When Life Hands You Lemons…

Not being much of a swimmer, I contemplated running. I never really gave it much thought before that day. However, I always ran faster and farther than the other girls on my softball team during our mile warm-up lap around the school. In the next few days, I was approached by the girls’ track coach, who just happened to be the former coach of the national women’s cross country team. He had heard about my softball situation and suggested I join the track team (apparently, he had seen me run during softball practice). So, running it was.

Just like softball a few months before, running quickly became my life. For four years, I ran on the track and cross country teams. During this time, I learned a great deal about running. My coach and the seasoned runners on the team taught me about warm ups, cool downs, running form, pacing, interval running, proper stretching….and about racing.

Convincing Myself…

Despite this new-found love for running, I didn’t call myself a runner nor did I think I was any good at it.

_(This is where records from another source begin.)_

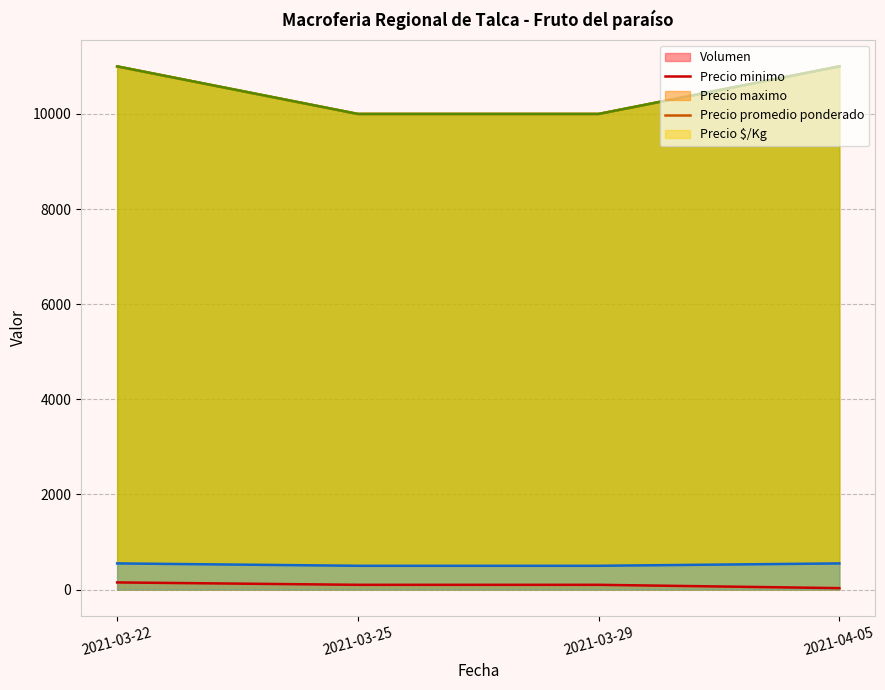

Between 2021-03-29 and 2021-04-05, which is larger?

2021-03-29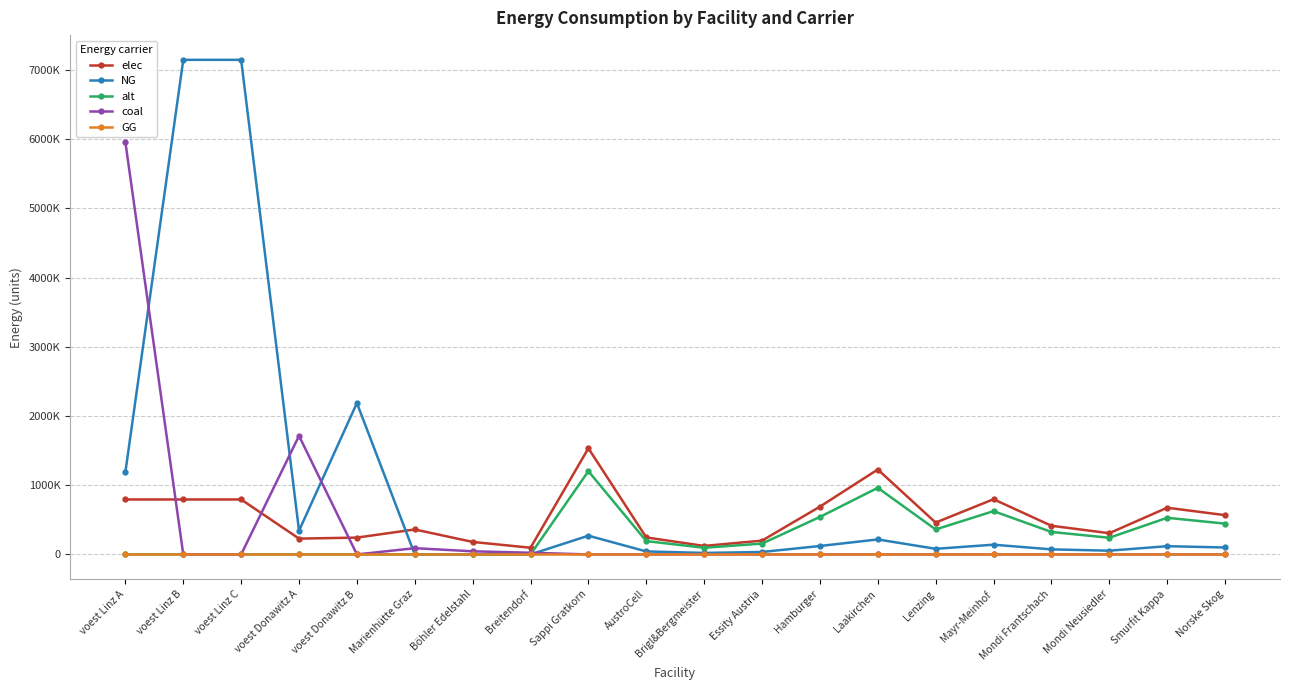

True or false: GG has more than 1 interior local peaks.

False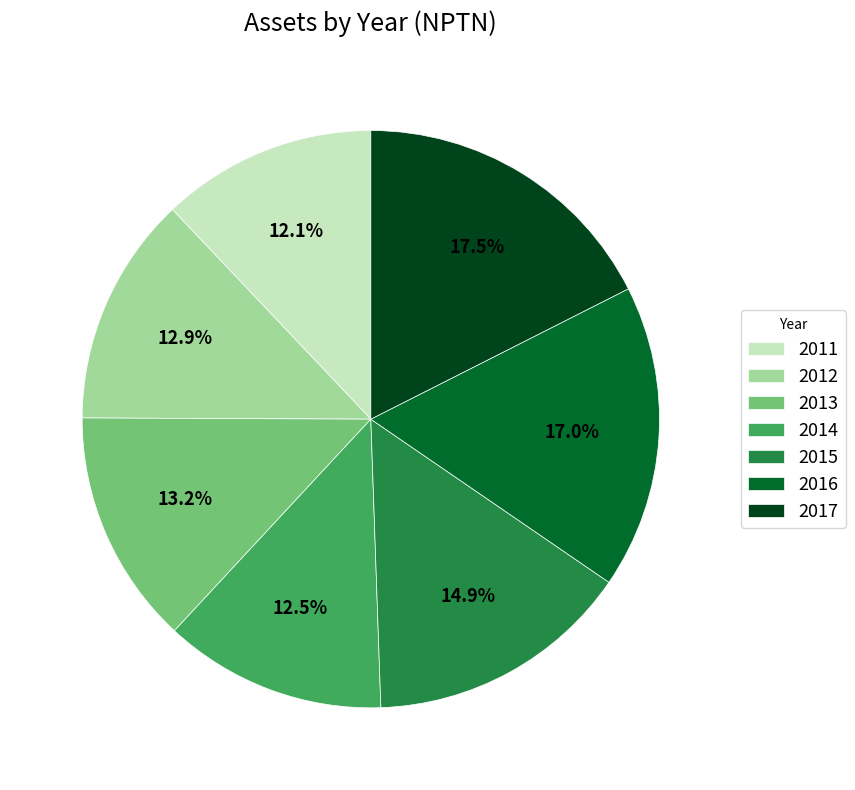

Does any single category account for the majority?

No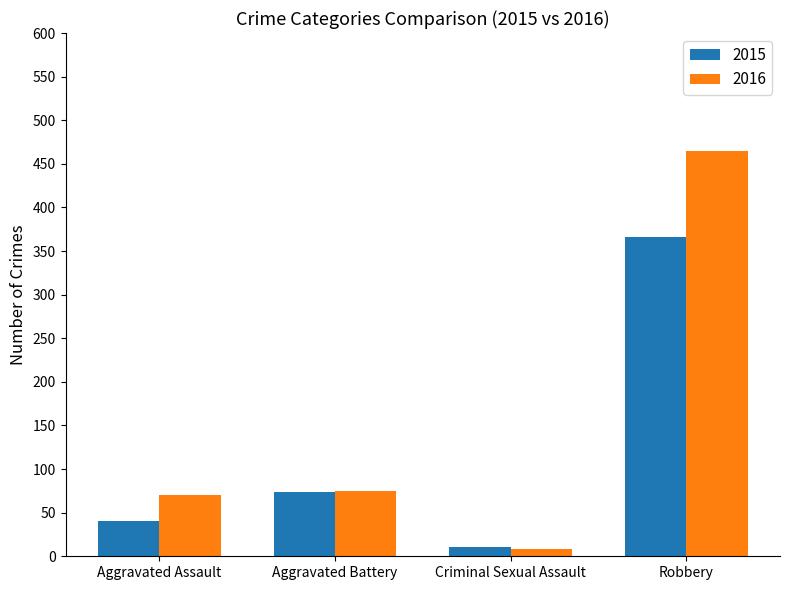

Between Criminal Sexual Assault and Robbery, which series saw the biggest shift?

2016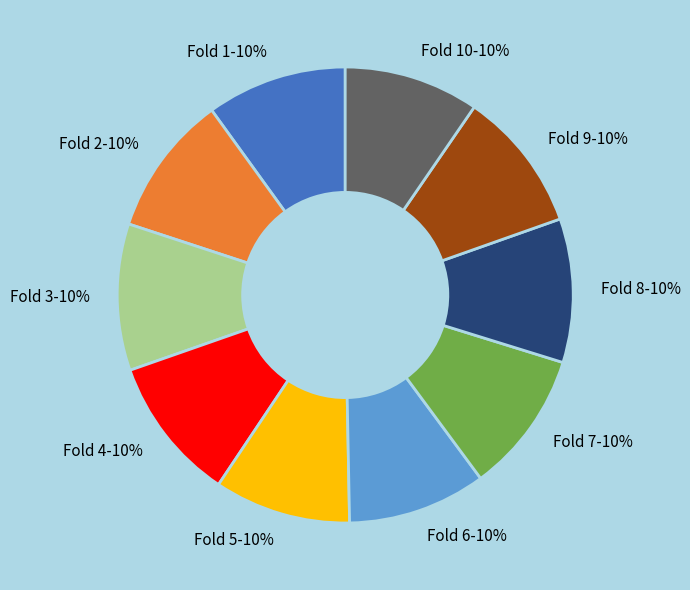

Does Fold 2 represent more than half of the total?

No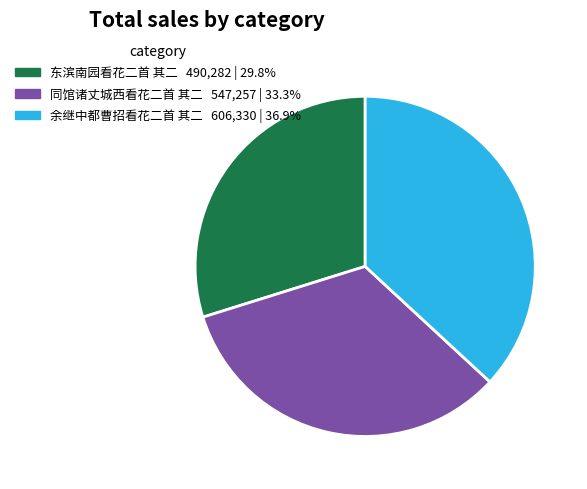

Which category has the smallest portion of the pie?

东滨南园看花二首 其二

Although others may have seen me as a runner, I was constantly trying to prove (to myself) that I was a runner. Throughout college, I did strenuous running drills, because I thought that’s what real runners did. I entered road races, because I thought that’s what real runners did. I didn’t win the races, but often finished in the middle of the pack or even at the end. Yet somehow, just being involved in racing made me qualify as a runner, or so I thought.

On Being a Runner…

Fast-forward 20 years. After many years of running and many races under my belt, I now know that it’s not winning or even racing that makes you a runner. It’s about the commitment to running and the enjoyment and benefit you receive from running. But most of all, it’s about the desire to run.

If I were asked today, how do you know you’re a runner? I would reply – You will know when you’re a runner because you will run even when there is no race, no finish line, and no fans.

Yes, I am definitely a runner.

As I said, everyone has a story about how he/she starting running, biking, doing yoga, etc. So, what’s your story?